§ **Brano del documento**:
Viviamo in un mondo accelerato quale non è mai stato in passato a motivo degli sviluppi tecnologici e delle loro conseguenze sulla vita di tutti. Quando formula giudizi sul mondo, chi non vive il presente con attenzione e non è educato a ciò, oggi più di ieri, rischia di sbagliare bersaglio. È come se in un tiro a segno uno sparasse a sagome in veloce movimento. Crede di colpire una sagoma, ma quella è già passata e colpisce a vuoto.



Il mondo degli intellettuali cattolici italiani, assai più della base, ha nutrito, da dopo la guerra in avanti, una simpatia, credo in parte inizialmente spiegabile, per la sinistra nelle sue varie forme. Il tipo umano prevalente in essa conservava spesso forti tratti dell’antropologia e dell’etica cristiane. Basti ricordare l’esperienza del ’68.

§ **Esercizi**:
1/ Secondo il brano, per quale parte politica hanno nutrito simpatia gli intellettuali cattolici italiani dopo la guerra?
2/ Trascrivi dal brano il testo che va da "Viviamo in un" a "l’esperienza del ’68.".

§ **Estratto della fonte**:
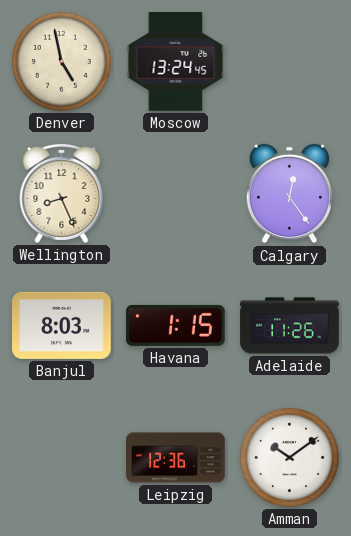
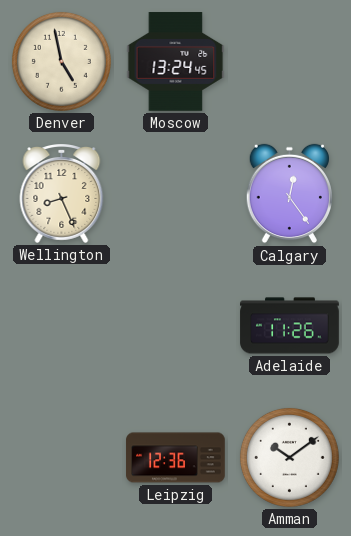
Banjul: 8:03 -> none
Havana: 1:15 -> none
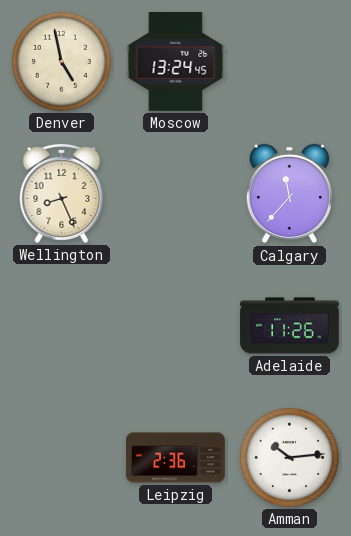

§ **Soluzioni**:
1/ Per la sinistra nelle sue varie forme.

2/
Viviamo in un mondo accelerato quale non è mai stato in passato a motivo degli sviluppi tecnologici e delle loro conseguenze sulla vita di tutti. Quando formula giudizi sul mondo, chi non vive il presente con attenzione e non è educato a ciò, oggi più di ieri, rischia di sbagliare bersaglio. È come se in un tiro a segno uno sparasse a sagome in veloce movimento. Crede di colpire una sagoma, ma quella è già passata e colpisce a vuoto.



Il mondo degli intellettuali cattolici italiani, assai più della base, ha nutrito, da dopo la guerra in avanti, una simpatia, credo in parte inizialmente spiegabile, per la sinistra nelle sue varie forme. Il tipo umano prevalente in essa conservava spesso forti tratti dell’antropologia e dell’etica cristiane. Basti ricordare l’esperienza del ’68.